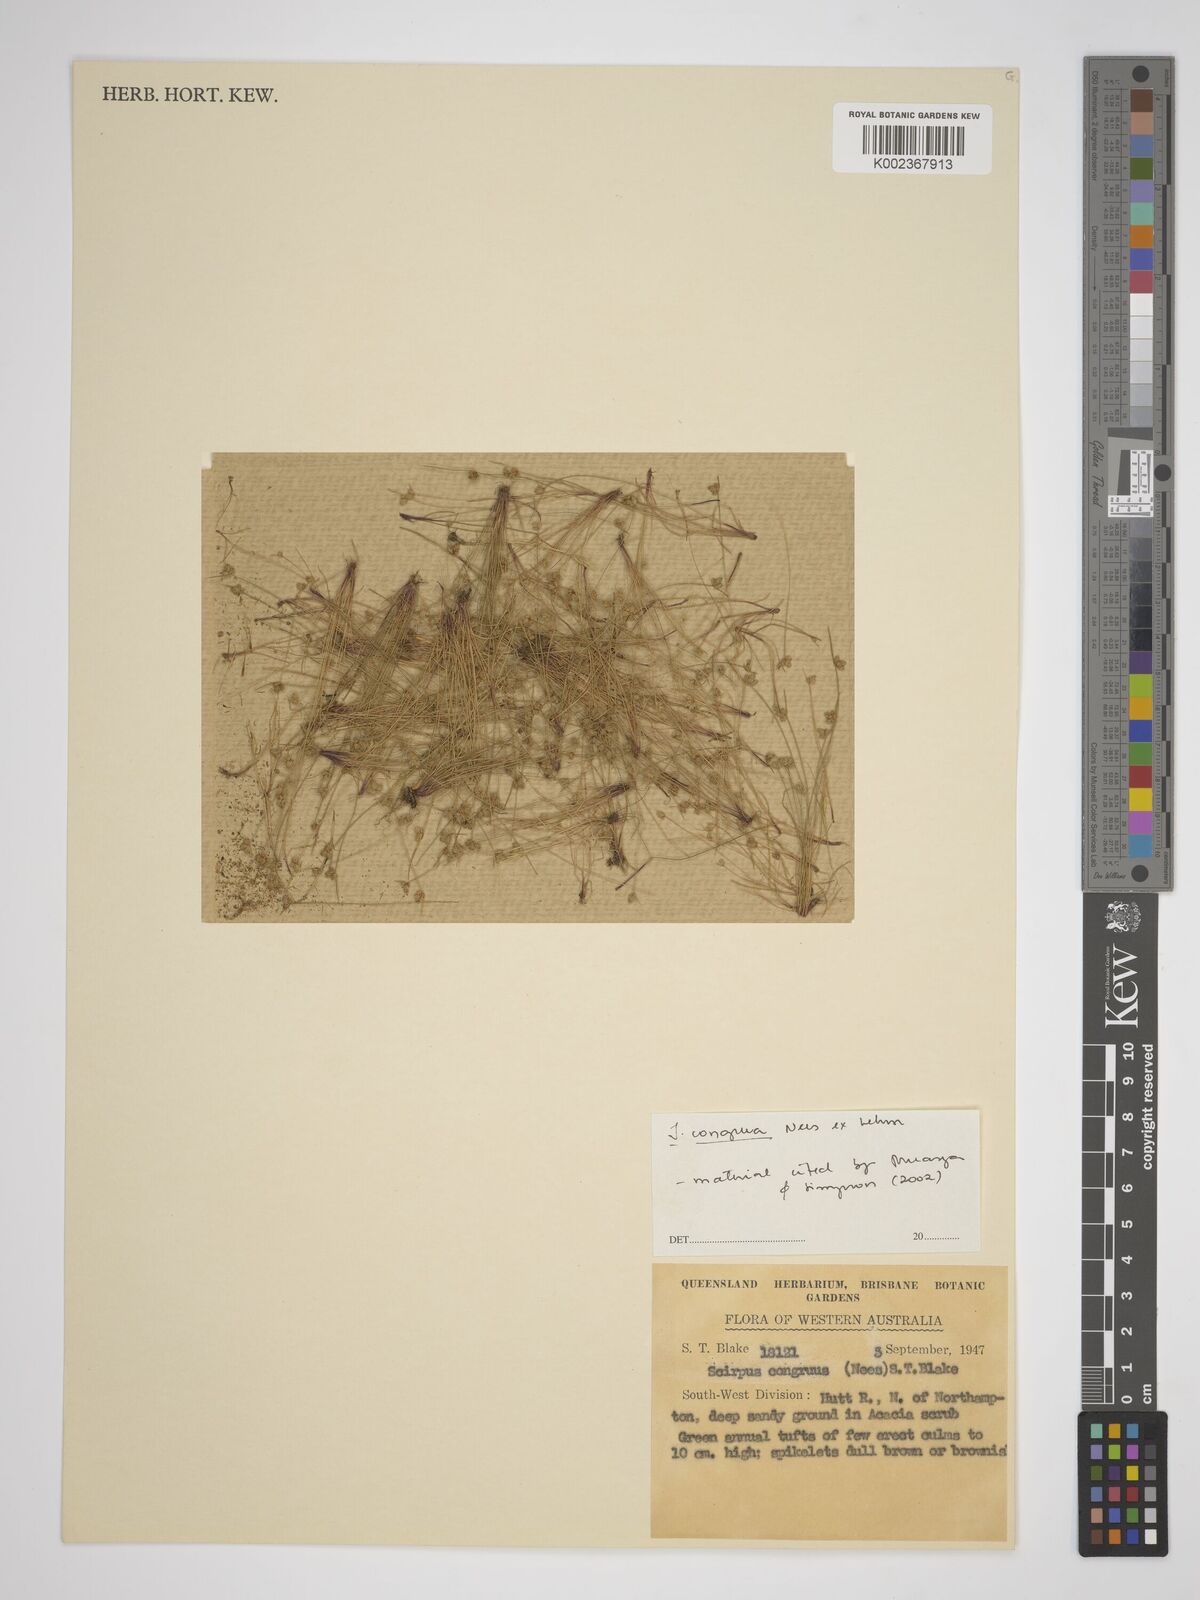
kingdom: Plantae
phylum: Tracheophyta
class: Liliopsida
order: Poales
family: Cyperaceae
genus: Isolepis
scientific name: Isolepis congrua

··········

**PROMPT:**
Reproduce the listing above with "scientific name" replaced by "species" and every other line kept the same. Leave out the picture.

**THE RESPONSE:**
kingdom: Plantae
phylum: Tracheophyta
class: Liliopsida
order: Poales
family: Cyperaceae
genus: Isolepis
species: Isolepis congrua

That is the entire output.